Page excerpt –
↓↓↓

Employers should develop job descriptions that clearly define the essential functions of every job before advertising the job or interviewing applicants. A job description should have clear, concise, non-technical language, and avoid unnecessary words. The job description should focus on words that have a single meaning with detailed explanations for words that may be interpreted differently. Each sentence should begin with an active verb and use the present tense. Examples of job functions should be provided. The desired outcome of the work should be described, rather than one method for accomplishing that outcome. For example, instead of "writes down notes during meetings" put "records notes during weekly meetings." Writers should avoid using gender-specific language, jargon, technical language, proprietary names (Xerox), and ambiguity.
According to the ADA, an employer may not ask disability-related questions and may not conduct medical examinations until after it makes a conditional job offer to the applicant (EEOC, 1995). An individual, as an applicant or a current employee, may wish to disclose that s/he has a disability and needs an accommodation, but is uncertain whether disclosure is possible or advisable. Including a brief and accurate statement in the job description about the employer’s responsibility and the individuals rights may help initiate the interactive process between an employer and an individual with a disability. If an individual is qualified to perform essential job functions except for limitations caused by a disability, the employer must consider whether the individual could perform these functions with a reasonable accommodation. An employer is not required to reallocate the essential functions of a job as a reasonable accommodation.
You may find it useful to leave a section on your template to be used for detailing the supervision of a particular position, and/or the extent to which it is supervised. This can help an individual understand who he or she would report to while performing a particular position, and the role of the position within the hierarchy of a company or organization.
The purpose of a job description is to persuade, as well as to qualify and disqualify candidates before you spend time interviewing them. If you’re looking for someone with a degree in economics, then putting that on the job requirements list will disqualify the candidates without the necessary qualification. On the other hand, the right copy and tone can help you stand out to incredibly desirable candidates.

↑↑↑

Task requirements –
(a) According to the text on writing job descriptions, when may an employer ask disability-related questions under the ADA?
(b) In the text on writing job descriptions, substitute "accounting" for "economics" and write out the passage starting with "The purpose of" and going on through "incredibly desirable candidates.".

(Records from a collection)
↓↓↓

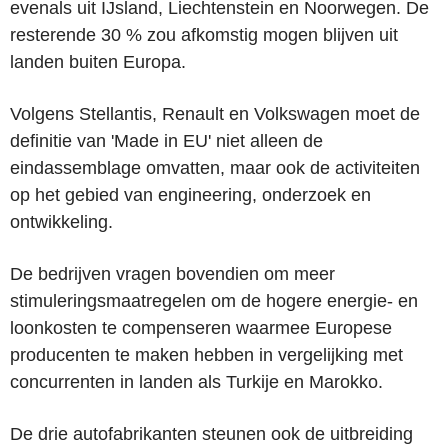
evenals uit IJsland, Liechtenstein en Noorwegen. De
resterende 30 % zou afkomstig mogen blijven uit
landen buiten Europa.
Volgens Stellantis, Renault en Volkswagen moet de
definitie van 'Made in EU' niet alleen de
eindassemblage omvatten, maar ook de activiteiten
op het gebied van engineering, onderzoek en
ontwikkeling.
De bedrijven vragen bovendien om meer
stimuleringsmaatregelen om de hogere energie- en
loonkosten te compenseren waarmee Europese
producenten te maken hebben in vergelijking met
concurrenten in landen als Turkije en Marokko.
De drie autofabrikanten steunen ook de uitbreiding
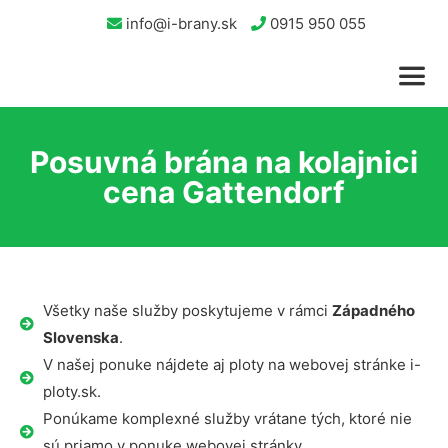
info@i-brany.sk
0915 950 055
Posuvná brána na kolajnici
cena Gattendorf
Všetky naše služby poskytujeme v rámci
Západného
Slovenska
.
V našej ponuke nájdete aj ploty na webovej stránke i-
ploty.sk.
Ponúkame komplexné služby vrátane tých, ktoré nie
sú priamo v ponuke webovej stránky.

↑↑↑
↓↓↓

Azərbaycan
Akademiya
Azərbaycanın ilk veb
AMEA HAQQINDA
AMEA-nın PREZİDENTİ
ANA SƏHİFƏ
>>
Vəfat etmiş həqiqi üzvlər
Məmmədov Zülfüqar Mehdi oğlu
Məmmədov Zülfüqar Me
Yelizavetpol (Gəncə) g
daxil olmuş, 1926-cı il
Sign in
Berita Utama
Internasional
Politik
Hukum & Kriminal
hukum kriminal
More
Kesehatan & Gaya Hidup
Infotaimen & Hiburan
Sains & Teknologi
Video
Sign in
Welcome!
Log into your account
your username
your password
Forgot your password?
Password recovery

↑↑↑
↓↓↓

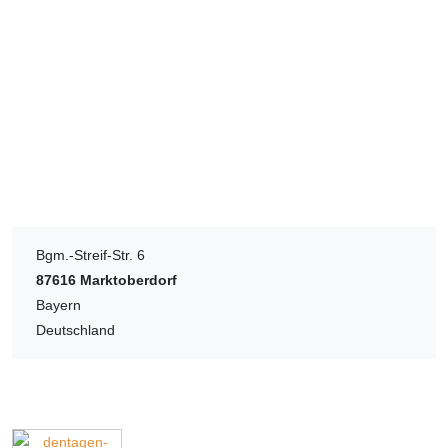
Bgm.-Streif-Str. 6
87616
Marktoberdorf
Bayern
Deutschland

↑↑↑

Results by task –
(a) Only after it makes a conditional job offer to the applicant.

(b)
The purpose of a job description is to persuade, as well as to qualify and disqualify candidates before you spend time interviewing them. If you’re looking for someone with a degree in accounting, then putting that on the job requirements list will disqualify the candidates without the necessary qualification. On the other hand, the right copy and tone can help you stand out to incredibly desirable candidates.